HASSELBECK: Nobody’s sending her. She’s an adult. Nobody’s sending her anywhere.

SHEPHERD: For Alcoholics Anonymous the people who help people come in there are people who have been through that same thing. And they go "I want to help you because this is what I’ve been through."

GOLDBERG: And also, I mean, you know, have you never cursed people out? Not in a drunken state, because you don’t drink and drive. But have you never made offensive remarks to people when you’re in an altered state? I have. I have cursed out, and God help me, I have cursed older people who are driving.

HASSELBECK: You are tight with God. "Sister Act," he’s like right-

GOLDBERG: I’ve done dumb stuff. People do dumb stuff.

BEHAR: They do, but-

GOLDBERG: And when you- I, I have to be forgiving because I’ve had a lot of chances. And so I know if someone has done something that is really sort of offensive, and they say "you know what, I realized I made a very dumb mistake," you got to sort of go with him and hope for the best.

HASSELBECK: I think there’s something to be said.

BEHAR: Well, there’s also a saying "in vino veritas," and we he was drunk, he spoke his true feelings, which are not pretty.

GOLDBERG: Maybe.

BEHAR: Not pretty.

GOLDBERG: Well, but none of our true feelings are really pretty because then none of us will be speaking to each other.

BEHAR: When you were in a drunken state, when you were drunk or whatever you were, did you say something racist or anti-Semitic?

GOLDBERG: Yeah, probably.

BEHAR: Oh, well.

HASSELBECK: Don’t you think too- there were people that rushed to be by Britney during the time- in the height of her career just to try to mooch off of her fame-

SHEPHERD: Who were not good.

HASSELBECK: -and wanted to just be a part of what she’s part. And I have more respect for him going at this point, going to her and saying "hey, maybe we can go through this, let me show you where I’ve been," than those who wanted to be at her side when she was at the height of her career. I do. I just think that they’re, not- aside from what he has said in the past, just his pure intention of maybe just get her to a better place. I think that, that’s what we have to look at.

SHEPHERD: Sometimes it seems like with, with celebrities you can’t just go to the lady that works at the bank and say "this is what I’m going through."

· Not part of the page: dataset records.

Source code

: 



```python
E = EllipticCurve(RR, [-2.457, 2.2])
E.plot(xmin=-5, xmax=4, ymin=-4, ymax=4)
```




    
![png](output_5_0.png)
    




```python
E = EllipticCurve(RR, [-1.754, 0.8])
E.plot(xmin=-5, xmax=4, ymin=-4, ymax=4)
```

BEHAR: No, you go to a regular therapist, a psychotherapist.

[...]

GOLDBERG: Let’s be realistic. We have all stepped in dog doo, each and every one- let me just say it. We’ve all stepped in dog doo and we’ve all regretted some of the things we’ve said, whether it’s anti-Semitic, or whether it’s anti-black, anti-white, anti-old person, anti-young person. We all have done it. [applause] And so my point is, she is, someone has said to her, "listen, I might have some information that will be helpful to you." And if he can help her, great! I say, give, give it a shot. If he can make it better for her, and maybe in the long run, make it better for himself in terms of moving forward, yes. Do we all want to take back all of those stupid things that we say, whether we drink or whether we- it slips out of our mouth? Sure we do. But you know what? Some of us don’t get to. Some of us don’t get to. People can- a lot of folks here will say all kinds of crazy stuff and no one will ever know unless of course there is a telephone there.

[...]

BEHAR: You know, from the last conversation, I don’t want anybody to think that any of us, or any of these girls are anti-Semites. They’re not, you know. I was very adamant about, I’m very adamant about it.

HASSELBECK: No, I think we all are. I don’t think anyone at the table wants anything racist said or anti-Semitic- no anti-Semitic comments at all. But I think what we’re just trying to say is that, you know, we’re just trying to understand the present situation with Mel Gibson and Britney, you know.

BEHAR: Yeah, well we believe certain things too. I believe he is anti-Semitic. That’s my position. And I, and I’m sticking with it.